Former White House official Ben Rhodes warned on Thursday that President Donald Trump's trust in North Korea's Kim Jong Un over U.S. allies has fostered a "dangerous and destabilizing situation" that could affect the entire world.

Rhodes comments, which he made during an interview on MSNBC's Morning Joe, came after North Korea fired more short-range missiles after a similar test last Friday. Before Rhodes' interview, the Morning Joe hosts played a clip of Trump, during his February summit with Kim in Vietnam, insisting that he trusted Kim to not conduct weapons tests. "I take him at his word," the president said at the time.

"Thus fa, what you've seen this president do is heap praise on Kim Jong Un and kind of revel in the spectacle of these summits, where nothing happens," said Rhodes, who served as deputy national security adviser to President Barack Obama. "They've not rolled back their nuclear program at all. They've not rolled back their ballistic missile program at all."

At a railway station in Seoul, South Korea, on May 9, people watch a TV news program showing file footage of North Korea's projectile weapons. JUNG YEON-JE/AFP/Getty Images

Continuing his criticism of Trump's approach, Rhodes said: "We cannot stress how unusual it is that this president takes Kim Jong Un at his word repeatedly."

The national security expert pointed out that the president should instead be working closely with allies such as South Korea and Japan. Trump has "consistently treated allies worse than he's treated Kim Jong Un, and that's why this has become such a dangerous and destabilizing situation globally," he said. "The U.S. is seen as not being able to keep its word to our closest treaty allies."

Rhodes also drew a comparison between Kim's approach to Trump and the approach of other strongman leaders from around the world. "If you flatter him [Trump], if you give him a spectacle, you don't need to do anything."

Although Trump has repeatedly praised Kim and spoken optimistically about the possibility of denuclearization, talks between Washington and Pyongyang have faltered following the president's second face-to-face meeting with Kim, in Vietnam at the end of February. Trump left that meeting abruptly without any meaningful agreement.

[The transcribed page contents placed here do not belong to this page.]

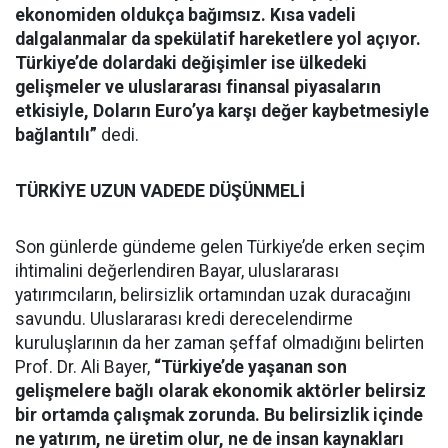
ekonomiden oldukça bağımsız. Kısa vadeli
dalgalanmalar da spekülatif hareketlere yol açıyor.
Türkiye’de dolardaki değişimler ise ülkedeki
gelişmeler ve uluslararası finansal piyasaların
etkisiyle, Doların Euro’ya karşı değer kaybetmesiyle
bağlantılı”
dedi.
TÜRKİYE UZUN VADEDE DÜŞÜNMELİ
Son günlerde gündeme gelen Türkiye’de erken seçim
ihtimalini değerlendiren Bayar, uluslararası
yatırımcıların, belirsizlik ortamından uzak duracağını
savundu. Uluslararası kredi derecelendirme
kuruluşlarının da her zaman şeffaf olmadığını belirten
Prof. Dr. Ali Bayer,
“Türkiye’de yaşanan son
gelişmelere bağlı olarak ekonomik aktörler belirsiz
bir ortamda çalışmak zorunda. Bu belirsizlik içinde
ne yatırım, ne üretim olur, ne de insan kaynakları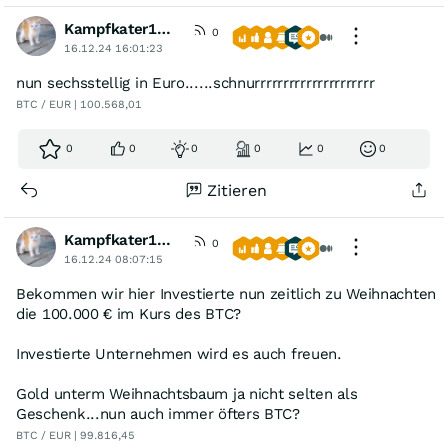
Kampfkater1969
0
16.12.24 16:01:23
nun sechsstellig in Euro......schnurrrrrrrrrrrrrrrrrrrrr
BTC / EUR | 100.568,01
0
0
0
0
0
0
Zitieren
Kampfkater1969
0
16.12.24 08:07:15
Bekommen wir hier Investierte nun zeitlich zu Weihnachten
die 100.000 € im Kurs des BTC?
Investierte Unternehmen wird es auch freuen.
Gold unterm Weihnachtsbaum ja nicht selten als
Geschenk...nun auch immer öfters BTC?
BTC / EUR | 99.816,45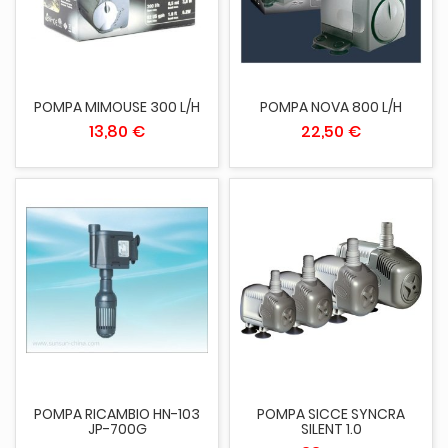
POMPA MIMOUSE 300 L/H
POMPA NOVA 800 L/H
13,80 €
22,50 €
POMPA RICAMBIO HN-103
POMPA SICCE SYNCRA
JP-700G
SILENT 1.0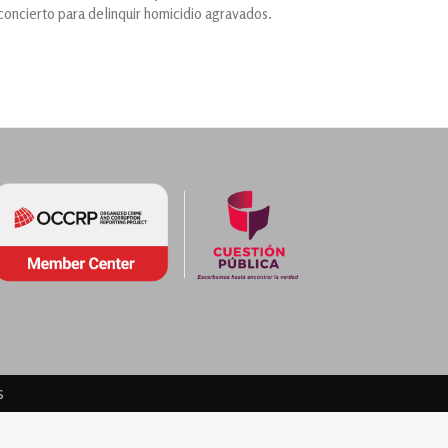
 concierto para delinquir homicidio agravados.
s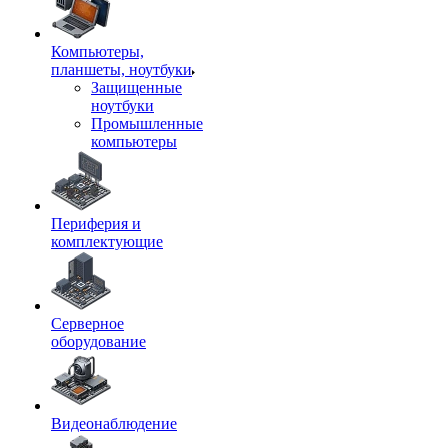
Компьютеры,
планшеты, ноутбуки
Защищенные
ноутбуки
Промышленные
компьютеры
Периферия и
комплектующие
Серверное
оборудование
Видеонаблюдение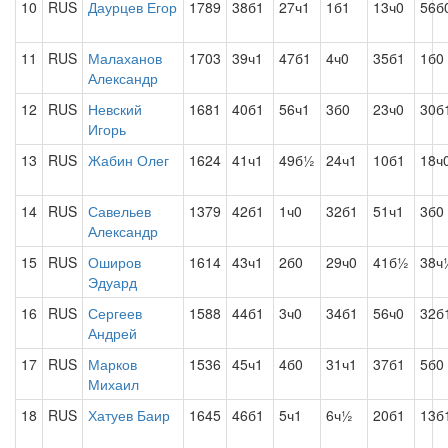
10
RUS
Даурцев Егор
1789
38б1
27ч1
1б1
13ч0
56б
11
RUS
Малаханов
1703
39ч1
47б1
4ч0
35б1
1б0
Александр
12
RUS
Невский
1681
40б1
56ч1
3б0
23ч0
30б
Игорь
13
RUS
Жабин Олег
1624
41ч1
49б½
24ч1
10б1
18ч
14
RUS
Савельев
1379
42б1
1ч0
32б1
51ч1
3б0
Александр
15
RUS
Оширов
1614
43ч1
2б0
29ч0
41б½
38ч
Эдуард
16
RUS
Сергеев
1588
44б1
3ч0
34б1
56ч0
32б
Андрей
17
RUS
Марков
1536
45ч1
4б0
31ч1
37б1
5б0
Михаил
18
RUS
Хатуев Баир
1645
46б1
5ч1
6ч½
20б1
13б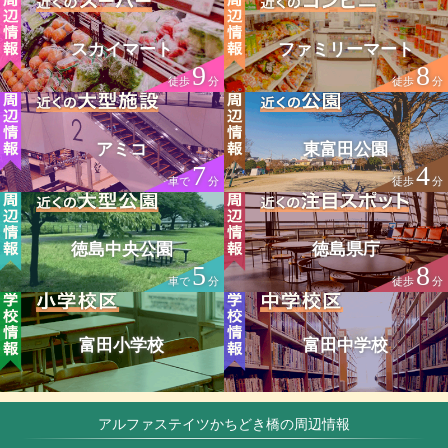
スカイマート
ファミリーマート
9
8
徒歩
分
徒歩
分
アミコ
東富田公園
7
4
車で
分
徒歩
分
徳島中央公園
徳島県庁
5
8
車で
分
徒歩
分
富田小学校
富田中学校
アルファステイツかちどき橋の周辺情報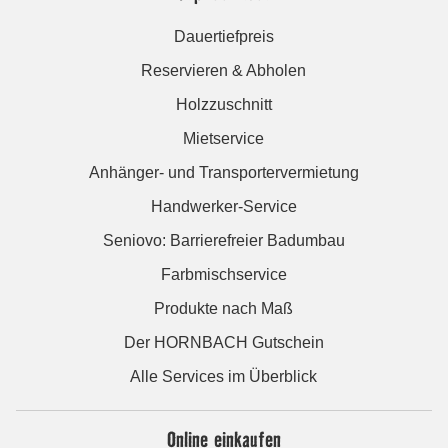
Dauertiefpreis
Reservieren & Abholen
Holzzuschnitt
Mietservice
Anhänger- und Transportervermietung
Handwerker-Service
Seniovo: Barrierefreier Badumbau
Farbmischservice
Produkte nach Maß
Der HORNBACH Gutschein
Alle Services im Überblick
Online einkaufen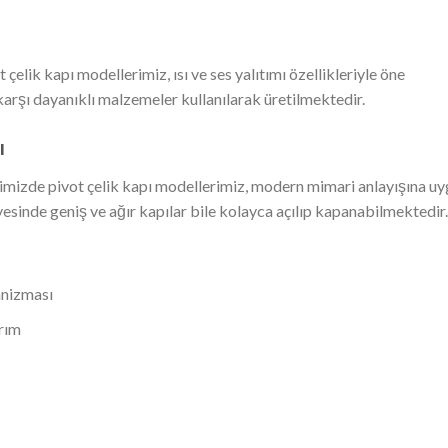
lik kapı modellerimiz, ısı ve ses yalıtımı özellikleriyle öne
karşı dayanıklı malzemeler kullanılarak üretilmektedir.
ı
mizde pivot çelik kapı modellerimiz, modern mimari anlayışına u
esinde geniş ve ağır kapılar bile kolayca açılıp kapanabilmektedir.
anizması
arım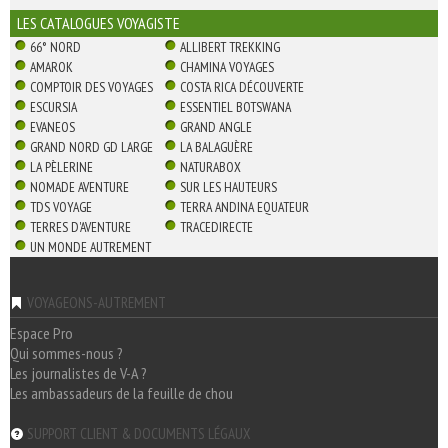
LES CATALOGUES VOYAGISTE
66° NORD
ALLIBERT TREKKING
AMAROK
CHAMINA VOYAGES
COMPTOIR DES VOYAGES
COSTA RICA DÉCOUVERTE
ESCURSIA
ESSENTIEL BOTSWANA
EVANEOS
GRAND ANGLE
GRAND NORD GD LARGE
LA BALAGUÈRE
LA PÈLERINE
NATURABOX
NOMADE AVENTURE
SUR LES HAUTEURS
TDS VOYAGE
TERRA ANDINA EQUATEUR
TERRES D'AVENTURE
TRACEDIRECTE
UN MONDE AUTREMENT
VOYAGEONS-AUTREMENT
Espace Pro
Qui sommes-nous ?
Les journalistes de V-A ?
Les ambassadeurs de la feuille de chou
SUPPORT CLIENT & DOCUMENTS LÉGAUX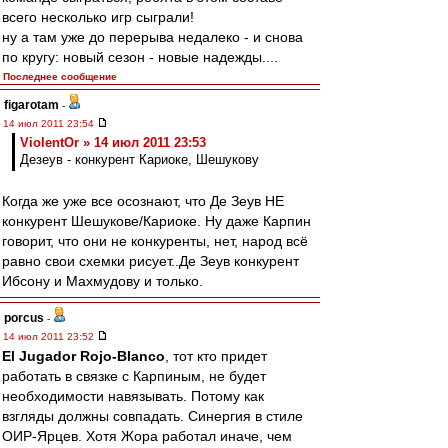
всего несколько игр сыграли!
ну а там уже до перерыва недалеко - и снова
по кругу: новый сезон - новые надежды....
Последнее сообщение
figarotam
-
14 июл 2011 23:54
ViolentOr » 14 июл 2011 23:53
Дезеув - конкурент Кариоке, Шешукову
Когда же уже все осознают, что Де Зеув НЕ
конкурент Шешукове/Кариоке. Ну даже Карпин
говорит, что они не конкуренты, нет, народ всё
равно свои схемки рисует..Де Зеув конкурент
Ибсону и Махмудову и только.
porcus
-
14 июл 2011 23:52
El Jugador Rojo-Blanco
, тот кто придет
работать в связке с Карпиным, не будет
необходимости навязывать. Потому как
взгляды должны совпадать. Синергия в стиле
ОИР-Ярцев. Хотя Жора работал иначе, чем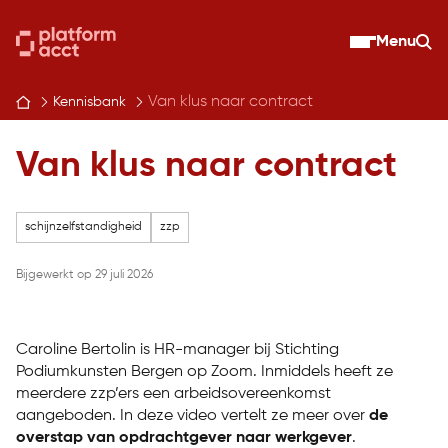
Skip
to
Menu
Zo
content
Van klus naar contract
Kennisbank
Van klus naar contract
schijnzelfstandigheid
zzp
Bijgewerkt op 29 juli 2026
Caroline Bertolin is HR-manager bij Stichting
Podiumkunsten Bergen op Zoom. Inmiddels heeft ze
meerdere zzp’ers een arbeidsovereenkomst
aangeboden. In deze video vertelt ze meer over
de
overstap van opdrachtgever naar werkgever
.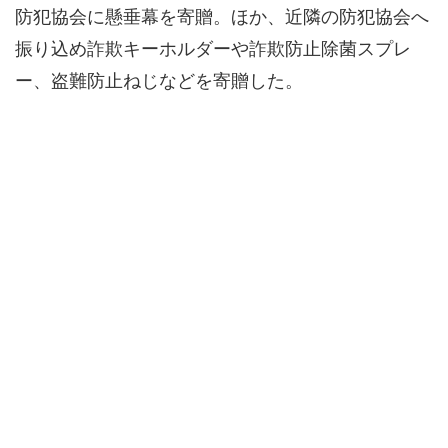
防犯協会に懸垂幕を寄贈。ほか、近隣の防犯協会へ
振り込め詐欺キーホルダーや詐欺防止除菌スプレ
ー、盗難防止ねじなどを寄贈した。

North Korea's Kim Jong Un walks with President Donald Trump during a break in talks at their summit in Singapore on June 12, 2018. SAUL LOEB/AFP/Getty Images

Then, last Friday, North Korea carried out its first ballistic weapons tests in more than a year. Trump responded by saying that Kim "does not want to break his promise to me."

On Wednesday, a spokesperson for the Defense POW/MIA Accounting Agency confirmed that talks over returning the remains of thousands of U.S. soldiers had been suspended. About 7,700 U.S. soldiers' remains are still in North Korea 66 years after the Korean War armistice. That news marked another key setback for Trump's North Korea policy, as the president has long touted Kim's promise to return the remains.

Experts have long been skeptical about Trump's negotiations with North Korea. As Rhodes pointed out, despite the president's optimistic rhetoric, Kim has not taken any significant steps toward denuclearizing his nation. Satellite images and reports have even suggested that North Korea has actually expanded its nuclear program while negotiations have continued.